Reproduce the part of the comment thread from "That’s the point." up to and including "it was powerful.".

Extracted text:
----
Maybe I’ll start carrying my cordless drill on my belt in public… and I won’t even charge it.
I want my stupid to be safe at least.
Narya
I’m on my phone so can’t find the link but tbogg nailed it in a post on him and the NRA on his old blogspot blog
Ruckus
@Spanish Moss:
A working truck does not have to be for a business. And you might not live in a place like say I do, where I see a lot of very new trucks, in a very suburban area, that cost $50K and up, get better mileage than they used to but still not great with the average price of $4.50/gal and up in name brand stations and none of them are used for work, you can see that by the aftermarket wheels and tires the bed covers, the paint.
And that’s not the point of at least my comment and that is that you actually use it for hauling stuff, on a routine basis. I drove pickups sometimes empty but hauled stuff all the time. There are millions of people who never or almost never do, who live in extremely urban areas, who wash and polish them regularly. They spend huge amounts on relatively low mpg vehicles that take up a lot of room, are often unwilling to properly share the road and they aren’t doing it to even haul the groceries. Even if they are good emissions wise per mpg, they still burn a lot of fuel and create more pollution.
That’s the point. The F150 is Ford’s best selling vehicle. The Silverado is Chevy’s. A lot of them are not used the way you use a pickup.
Poe Larity
@Roger Moore:
Was the message of Rambo a flag waving full auto M-16 fetish, the treatment of Vietnam Veterans, or violence crazed out-of-control police?
Yes, yes and yes. If we believe Fox has created an audience, Gliberal Hollywood hasn’t been a victim of their programming – they’ve been writing the scripts.
Poe Larity
@Another Scott:
I lived in the south for decades and never had a truck. Havent owned a car in 8 years, but rent a lot. Rural projects.
I’ll own a Maverick, or a Japanese hybrid truck if they do it, within the next year.
Ohio Mom
@Narya: I remember that post. When I was reading tbogg regularly, he wasn’t often serious or introspective so when he was, it was powerful.
Another Scott
@Narya: This one? TBogg: I was the NRA
It’s a good piece.
Cheers,
Scott.
Geeno
Sadly, the only way to stop them is to kill them, but the police won’t afford protesters the same rights, so, horrifyingly, we have to kill them too, and then everyone will wonder how the left got so out of control.
Narya
@Another Scott:
@Ohio Mom: Yup. I’ve shared it a lot. Thanks for finding the link Scott.
sab
@Narya: I learned gun safety from an NRA course at summer camp when I was twelve. My nephew just likes to shoot things near his suburban world. Times have changed. Not for the better.
nommedeplume
Don’t you live someplace like Vermont? There were many gun-nut dads in the metro Atlanta of the 1980’s, and it intersected with military experience, I think. The Rambo years changed the view of it. There was always an impractical car for parading around in, but it was more for the teenagers, and some would go with Chevelles and Camaros, but plenty of people loved their trucks. You can’t write a country song with the wrong car these days.
----
Source material:
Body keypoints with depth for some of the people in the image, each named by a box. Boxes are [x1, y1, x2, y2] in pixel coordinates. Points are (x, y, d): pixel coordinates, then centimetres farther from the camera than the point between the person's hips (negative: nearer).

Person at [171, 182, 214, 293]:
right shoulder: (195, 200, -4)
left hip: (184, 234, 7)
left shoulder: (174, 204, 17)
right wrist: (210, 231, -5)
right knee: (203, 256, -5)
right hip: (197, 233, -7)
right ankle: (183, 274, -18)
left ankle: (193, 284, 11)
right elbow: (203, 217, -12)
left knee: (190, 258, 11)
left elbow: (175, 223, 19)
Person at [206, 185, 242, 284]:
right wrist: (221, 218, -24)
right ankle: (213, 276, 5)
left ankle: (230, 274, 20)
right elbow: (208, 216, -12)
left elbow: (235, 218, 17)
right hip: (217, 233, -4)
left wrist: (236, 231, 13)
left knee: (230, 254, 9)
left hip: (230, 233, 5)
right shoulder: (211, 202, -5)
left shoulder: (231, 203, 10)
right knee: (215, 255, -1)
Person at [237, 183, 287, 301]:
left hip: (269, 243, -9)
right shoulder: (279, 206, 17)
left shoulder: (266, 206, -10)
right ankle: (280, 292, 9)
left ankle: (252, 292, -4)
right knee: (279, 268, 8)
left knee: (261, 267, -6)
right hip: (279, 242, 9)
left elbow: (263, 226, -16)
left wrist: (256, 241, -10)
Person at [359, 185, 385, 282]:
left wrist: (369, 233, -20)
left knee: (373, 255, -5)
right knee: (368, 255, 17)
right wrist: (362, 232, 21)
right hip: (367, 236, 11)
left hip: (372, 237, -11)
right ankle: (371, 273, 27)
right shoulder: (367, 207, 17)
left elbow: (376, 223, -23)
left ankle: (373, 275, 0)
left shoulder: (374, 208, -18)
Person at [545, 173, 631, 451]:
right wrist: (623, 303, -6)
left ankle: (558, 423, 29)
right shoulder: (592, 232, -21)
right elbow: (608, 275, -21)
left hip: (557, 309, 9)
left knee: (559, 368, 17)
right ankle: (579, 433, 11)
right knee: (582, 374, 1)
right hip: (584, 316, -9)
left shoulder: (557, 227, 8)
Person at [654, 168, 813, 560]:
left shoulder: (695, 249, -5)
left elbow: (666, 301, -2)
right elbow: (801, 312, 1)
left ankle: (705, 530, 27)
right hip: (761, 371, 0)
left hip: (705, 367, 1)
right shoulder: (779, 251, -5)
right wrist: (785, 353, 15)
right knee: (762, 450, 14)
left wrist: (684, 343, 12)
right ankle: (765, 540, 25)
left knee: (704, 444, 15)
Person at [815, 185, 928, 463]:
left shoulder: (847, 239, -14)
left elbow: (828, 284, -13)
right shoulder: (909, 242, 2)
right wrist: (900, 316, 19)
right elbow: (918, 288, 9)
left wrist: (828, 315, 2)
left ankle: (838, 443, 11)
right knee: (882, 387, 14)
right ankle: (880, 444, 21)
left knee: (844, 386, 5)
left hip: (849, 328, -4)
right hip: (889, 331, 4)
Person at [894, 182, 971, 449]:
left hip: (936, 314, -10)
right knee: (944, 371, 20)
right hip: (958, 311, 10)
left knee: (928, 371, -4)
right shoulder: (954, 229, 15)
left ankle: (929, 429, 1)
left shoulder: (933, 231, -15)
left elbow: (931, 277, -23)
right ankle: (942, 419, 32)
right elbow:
----
Exercise answer:
That’s the point. The F150 is Ford’s best selling vehicle. The Silverado is Chevy’s. A lot of them are not used the way you use a pickup.
Poe Larity
@Roger Moore:
Was the message of Rambo a flag waving full auto M-16 fetish, the treatment of Vietnam Veterans, or violence crazed out-of-control police?
Yes, yes and yes. If we believe Fox has created an audience, Gliberal Hollywood hasn’t been a victim of their programming – they’ve been writing the scripts.
Poe Larity
@Another Scott:
I lived in the south for decades and never had a truck. Havent owned a car in 8 years, but rent a lot. Rural projects.
I’ll own a Maverick, or a Japanese hybrid truck if they do it, within the next year.
Ohio Mom
@Narya: I remember that post. When I was reading tbogg regularly, he wasn’t often serious or introspective so when he was, it was powerful.